Cardiac glycosides (CGs) are natural steroids, derived from digitalis, that share a chemical structure with estrogens and are therefore considered phytoestrogens. The CG family includes digoxin, digitoxin and lanatoside C which remain important drugs in the treatment of atrial fibrillation (AF), some types of heart failure (HF), atrial flutter (AFl) and other supra-ventricular tachycardia (SVT) [1, 2].

Due to their ability to bind to estrogen receptors, [3] there has been interest in assessing whether the use of CGs is associated with the incidence of breast cancer. [49] Namely, two case–control studies found that the use of digoxin was associated with an increased risk of breast cancer (RR: 1.30, 95% CI: 1.14-1.48 and RR: 1.39, 95% CI: 1.32-1.46), respectively. [4, 5] There has also been interest on the effects of CGs on the incidence of lung cancer. Indeed, there are data supporting a role of female sexual hormones on lung cancer carcinogenesis, [10] which raises the hypothesis that the use of CGs may be associated with an increased risk of lung cancer. The main epidemiologic argument is the dramatic increase of non-small cell lung cancer in women over the last decades. [11] In addition, some observational studies found an association between lung cancer and some reproductive factors. [1214] This biological rational is supported by the finding that estrogen receptors are frequently expressed in lung cancer tumors [1517].

To date, only two only observational studies have investigated the link between the use of CGs and lung cancer incidence. [11, 12] In one study, the use of digitalis-related compounds was associated with a 65% increased risk of death from lung cancer. [11] In the other study, digitoxin users were found to have a significantly higher incidence of lung cancer compared to a matched control population (standardized incidence ratio: 1.35, 95% confidence interval [CI]: 1.04-1.74). [12] However, lung cancer was a secondary outcome in these studies, and the models were not adjusted for important potential confounders, such as smoking.

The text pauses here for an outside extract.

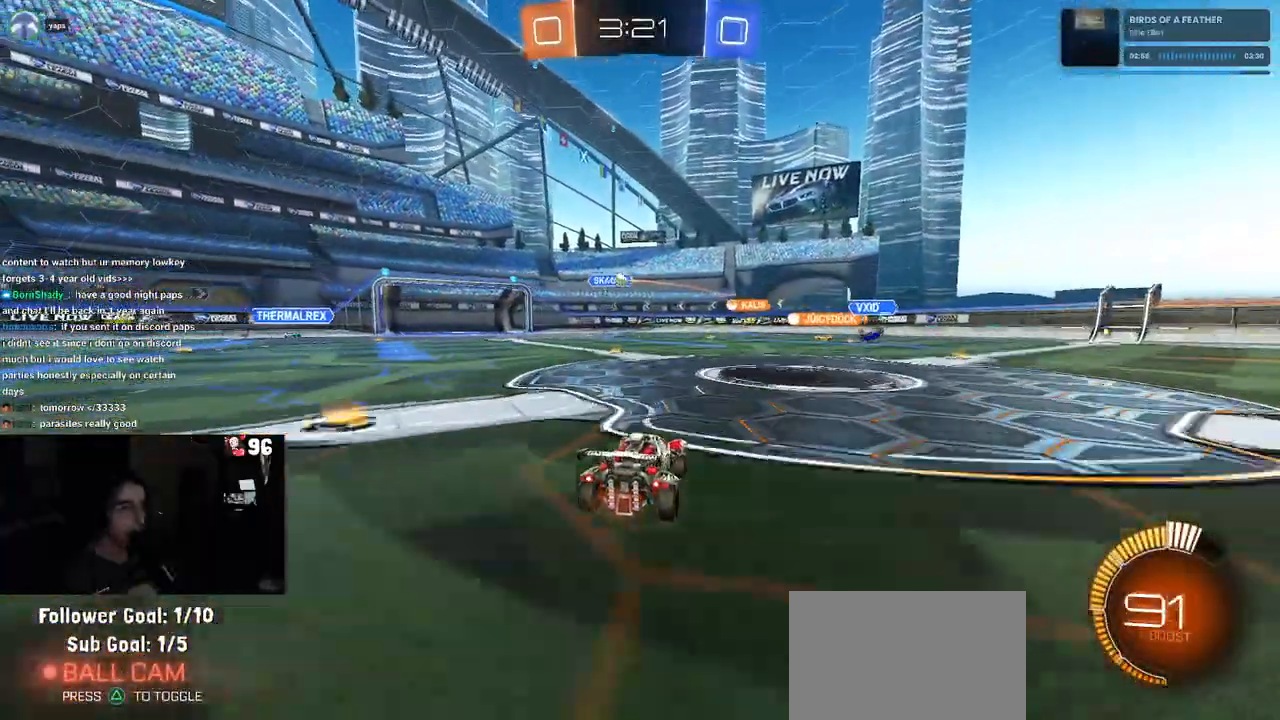
{"buttons": ["R2"], "left_stick": "left", "right_stick": "center", "events": []}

Given the limited data assessing the association between the use of CGs and the risk of lung cancer, we conducted a large population-based study to investigate whether the use of these drugs are associated with an increased risk of lung cancer in patients newly-diagnosed with HF, AF, AFl and/or SVT.

Methods

Data source

This study was conducted using the United Kingdom (UK) Clinical Practice Research Datalink (CPRD), formerly known as the General Practice Research Database. The CPRD is the world largest databank on primary care. Since its inception in 1987, it systematically records medical diagnoses and procedures, drug prescriptions issued by general practitioners, patient characteristics (such as body mass index [BMI]), and lifestyle factors (such as smoking and alcohol use). [13] Currently, the CPRD contains data on over 12 million patients registered with more than 650 participating general practices across the UK. Medical diagnoses and procedures are coded using the Read classification, and drugs are coded based on the UK Prescription Pricing Authority Dictionary. Cancer diagnoses, including lung cancer, in the CPRD have been shown to have a high validity [14].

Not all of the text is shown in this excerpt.